Activity: Could you reproduce every line of the material below word for word, leaving out the pictures?

Data items
----

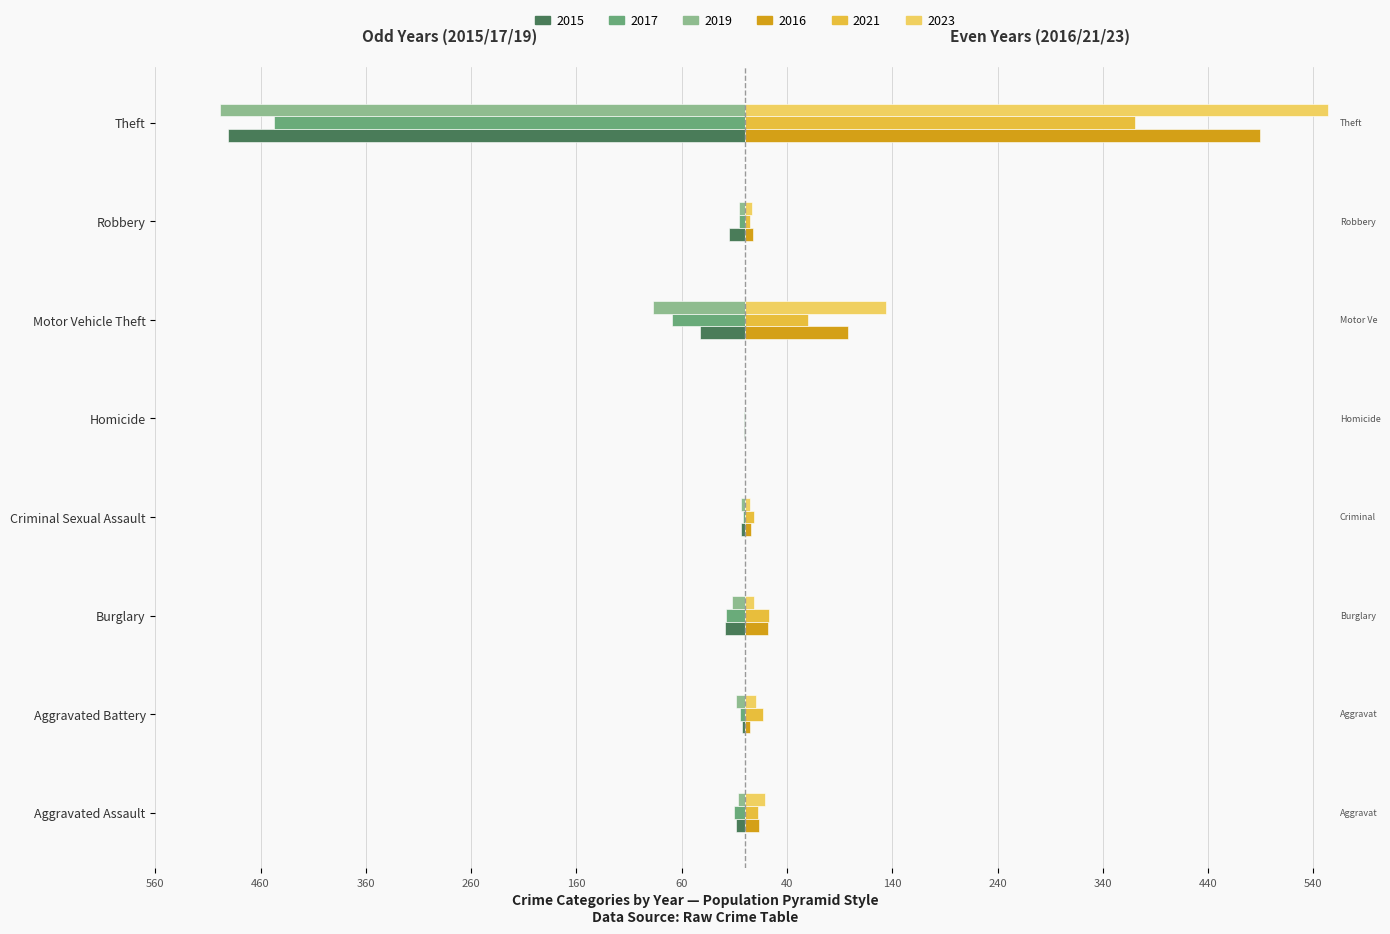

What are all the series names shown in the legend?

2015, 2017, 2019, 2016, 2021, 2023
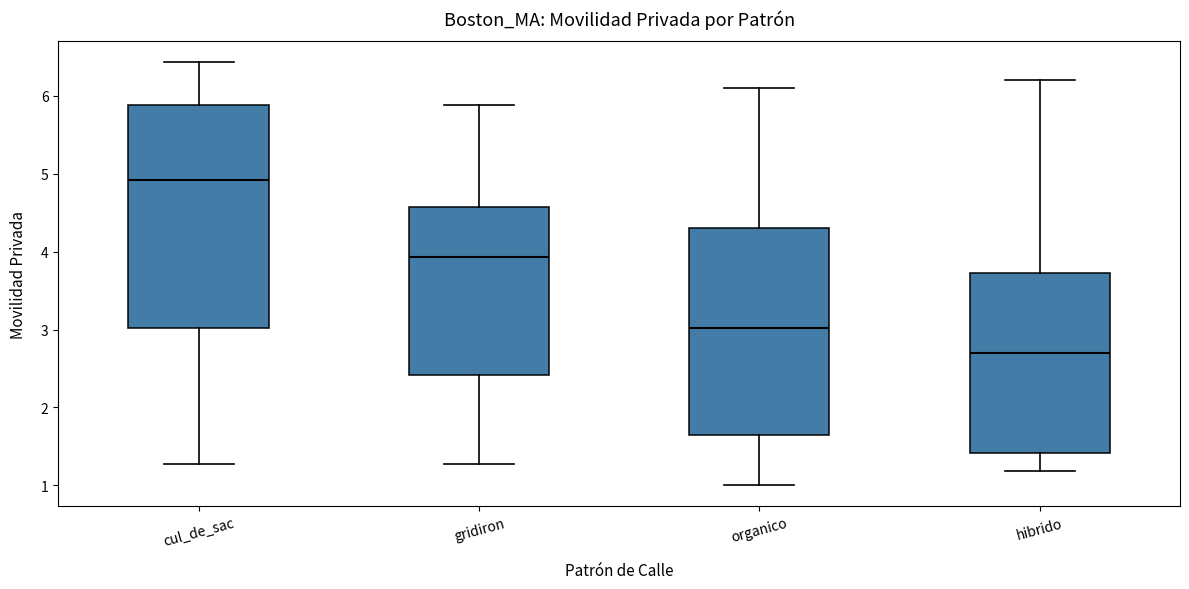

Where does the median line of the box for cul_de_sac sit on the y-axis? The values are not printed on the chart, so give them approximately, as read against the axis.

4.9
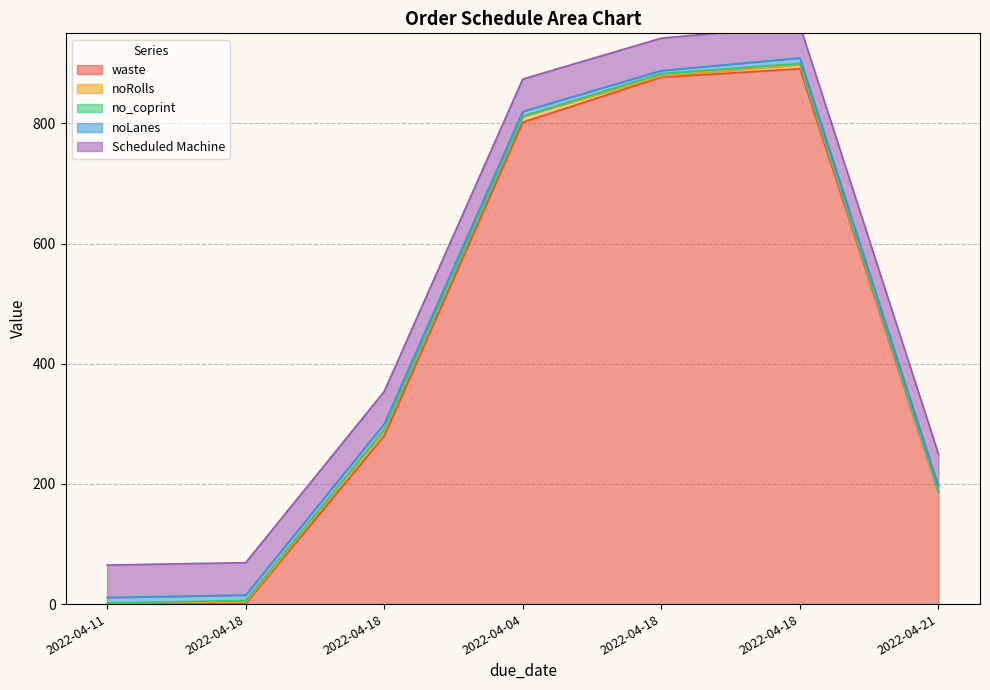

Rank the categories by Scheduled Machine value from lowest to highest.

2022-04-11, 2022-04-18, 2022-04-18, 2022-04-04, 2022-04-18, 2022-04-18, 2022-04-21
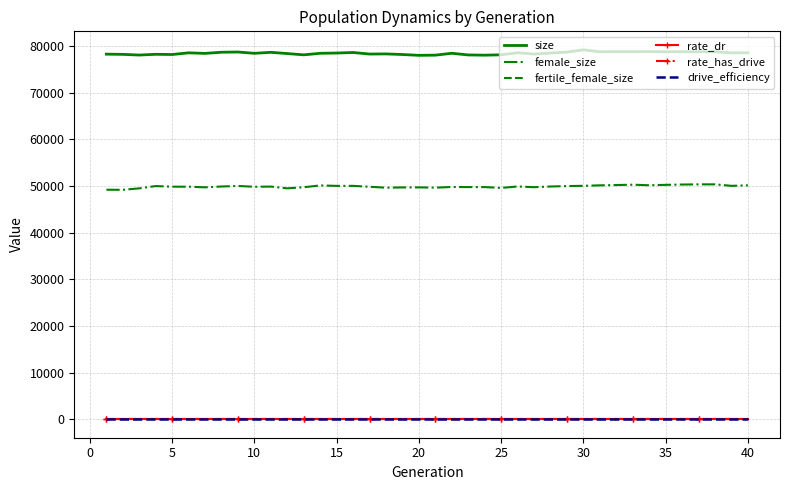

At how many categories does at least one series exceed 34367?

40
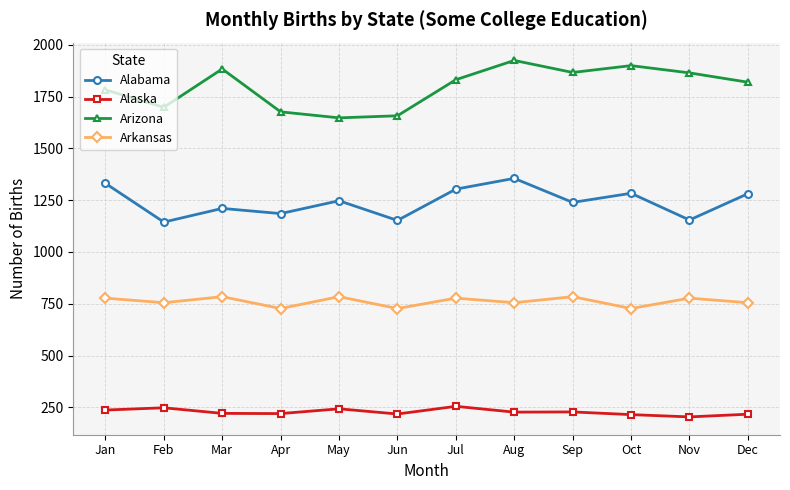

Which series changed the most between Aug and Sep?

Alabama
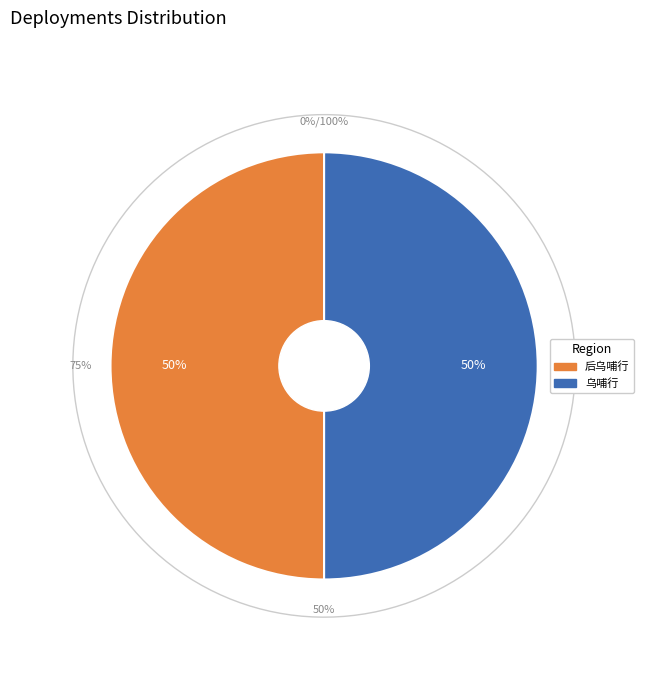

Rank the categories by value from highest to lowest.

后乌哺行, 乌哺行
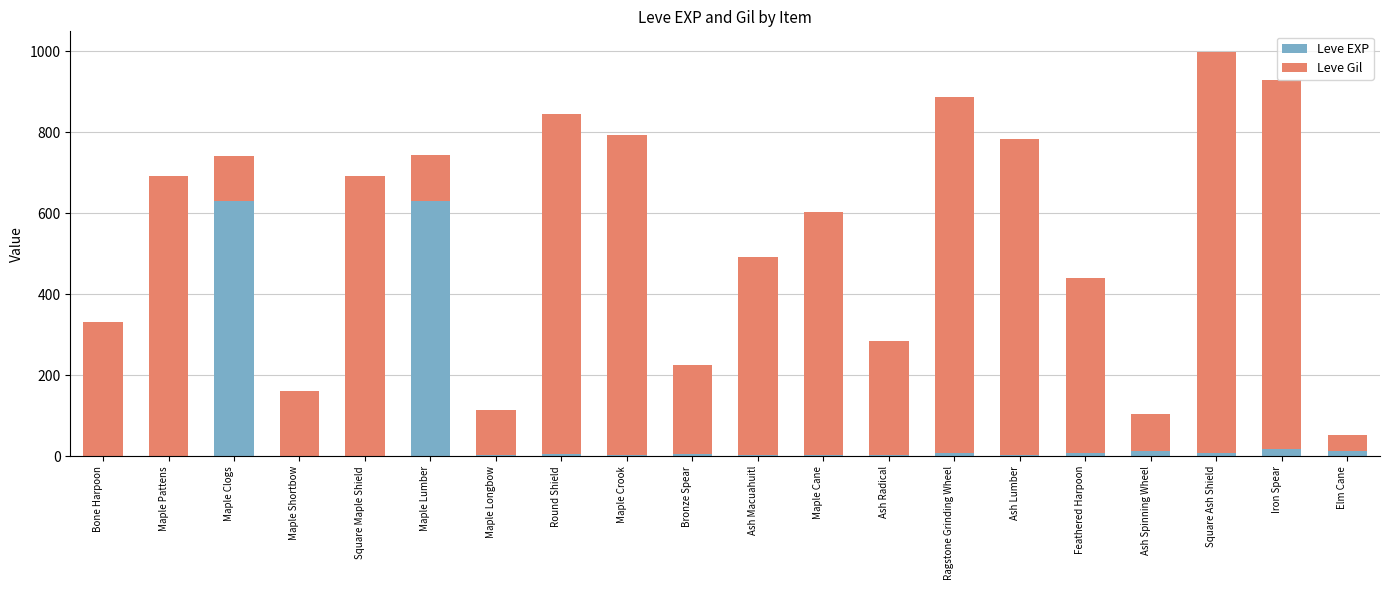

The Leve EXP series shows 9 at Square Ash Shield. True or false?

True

----

Response:
What are all the series names shown in the legend?

2015, 2017, 2019, 2016, 2021, 2023

Where does the median line of the box for cul_de_sac sit on the y-axis? The values are not printed on the chart, so give them approximately, as read against the axis.

4.9

Rank the categories by Scheduled Machine value from lowest to highest.

2022-04-11, 2022-04-18, 2022-04-18, 2022-04-04, 2022-04-18, 2022-04-18, 2022-04-21

At how many categories does at least one series exceed 34367?

40

Which series changed the most between Aug and Sep?

Alabama

Rank the categories by value from highest to lowest.

后乌哺行, 乌哺行

The Leve EXP series shows 9 at Square Ash Shield. True or false?

True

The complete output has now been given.